### PROBLEM
Can you put everything from the line containing "kingdom: Animalia" down to the line containing "scientific name: Strix uralensis" into a Markdown table with the columns No and Line, numbering each line in order and leaving out any blank ones?

↓↓↓

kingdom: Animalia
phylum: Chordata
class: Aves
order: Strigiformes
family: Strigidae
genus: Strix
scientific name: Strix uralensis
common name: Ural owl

↑↑↑
↓↓↓

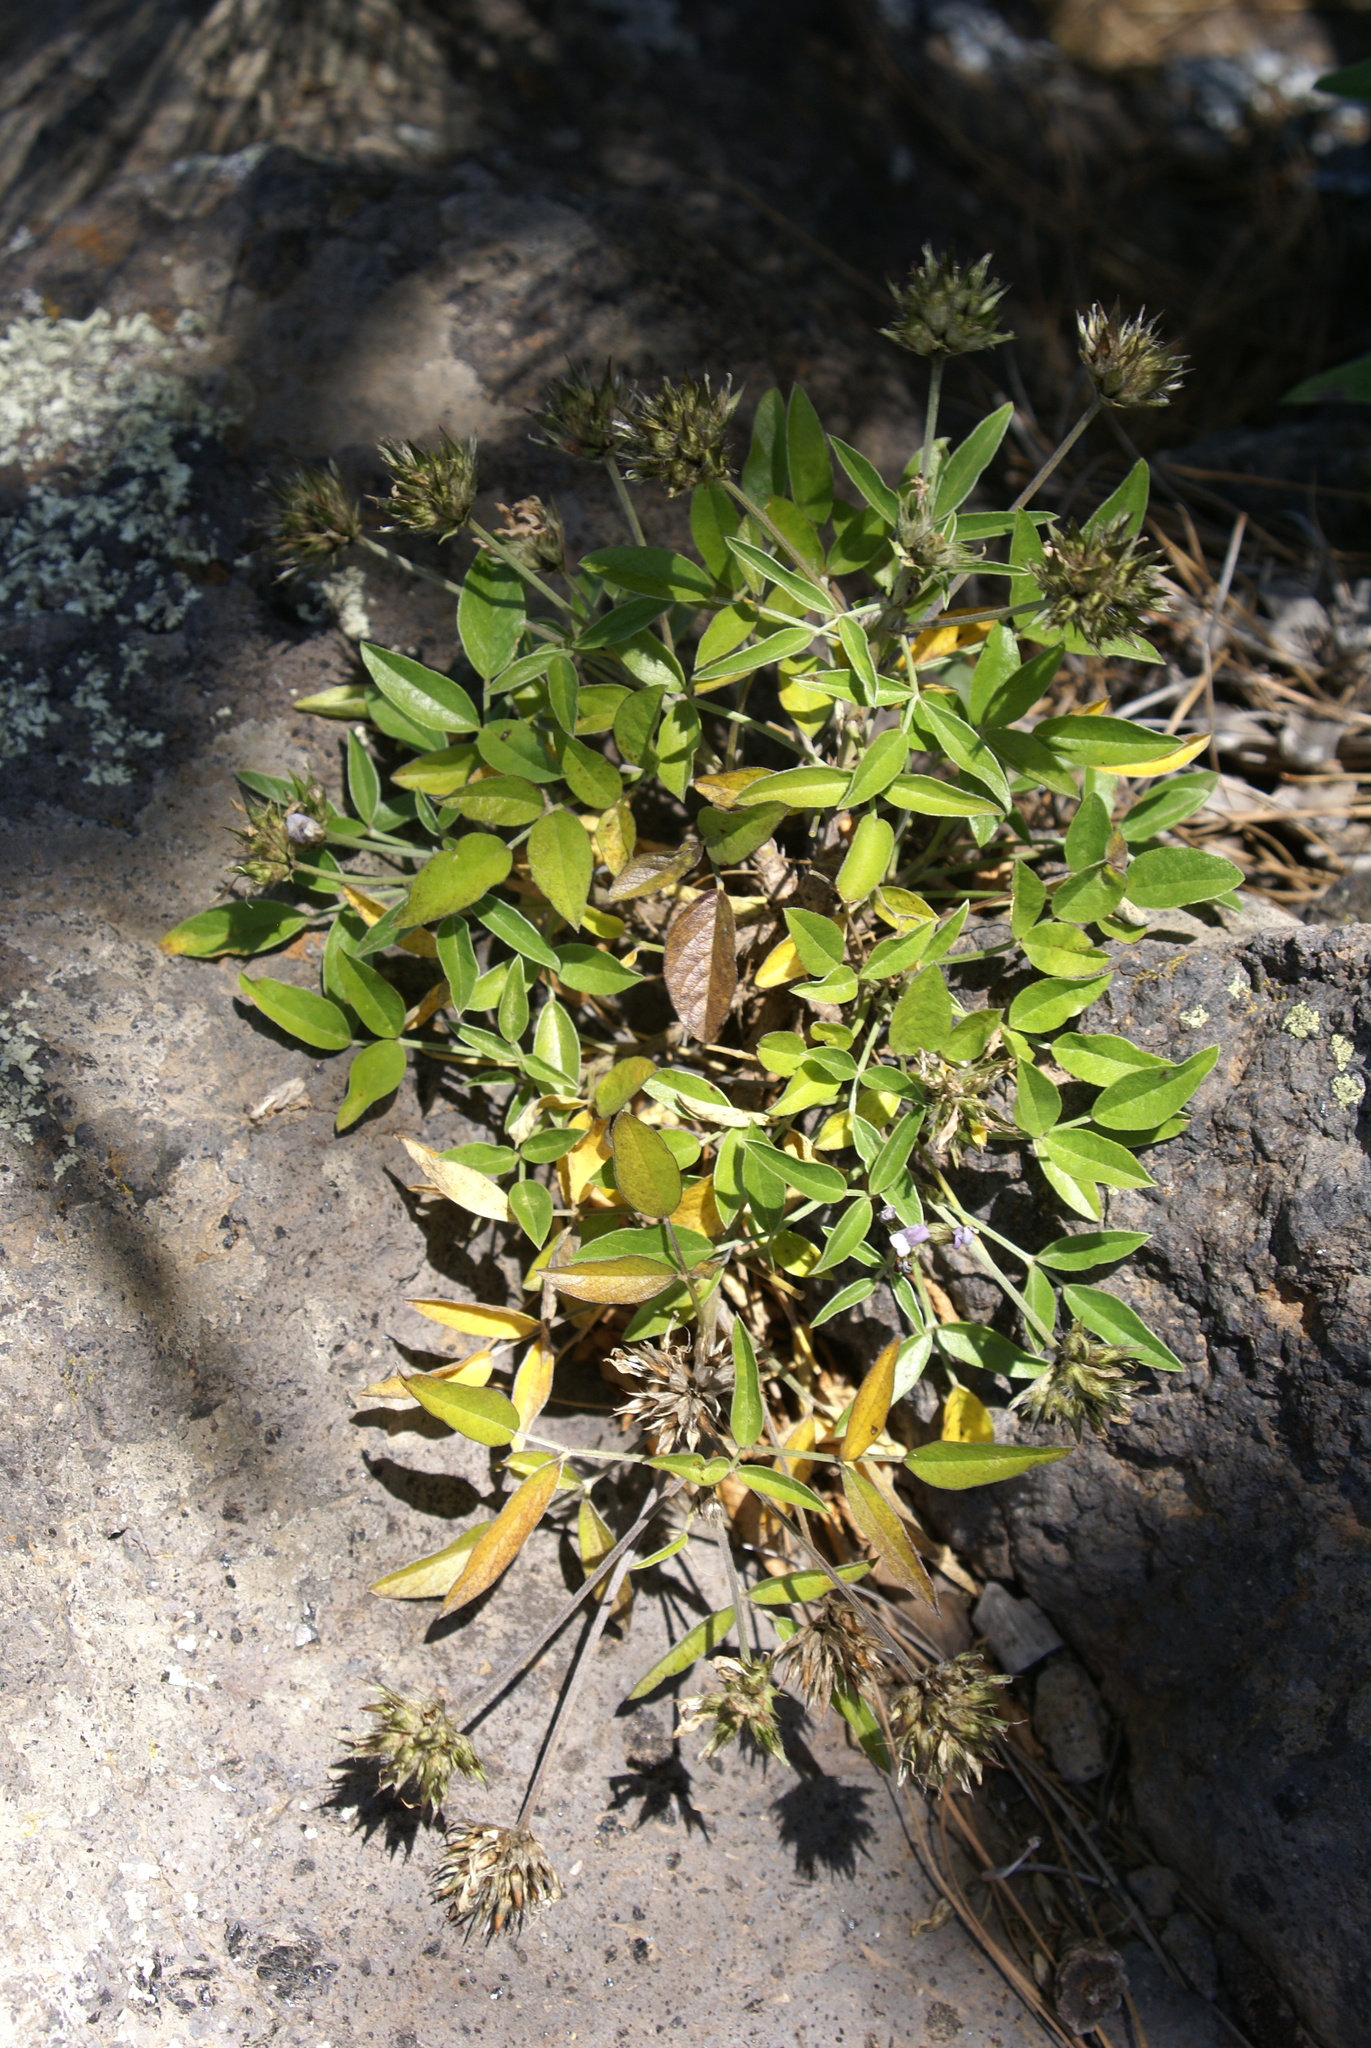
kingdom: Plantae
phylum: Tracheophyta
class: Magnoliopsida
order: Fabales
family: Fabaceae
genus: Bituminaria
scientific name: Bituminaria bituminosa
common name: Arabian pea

↑↑↑

### ANSWER TO THIS TASK
| No | Line |
|---|---|
| 1 | kingdom: Animalia |
| 2 | phylum: Chordata |
| 3 | class: Aves |
| 4 | order: Strigiformes |
| 5 | family: Strigidae |
| 6 | genus: Strix |
| 7 | scientific name: Strix uralensis |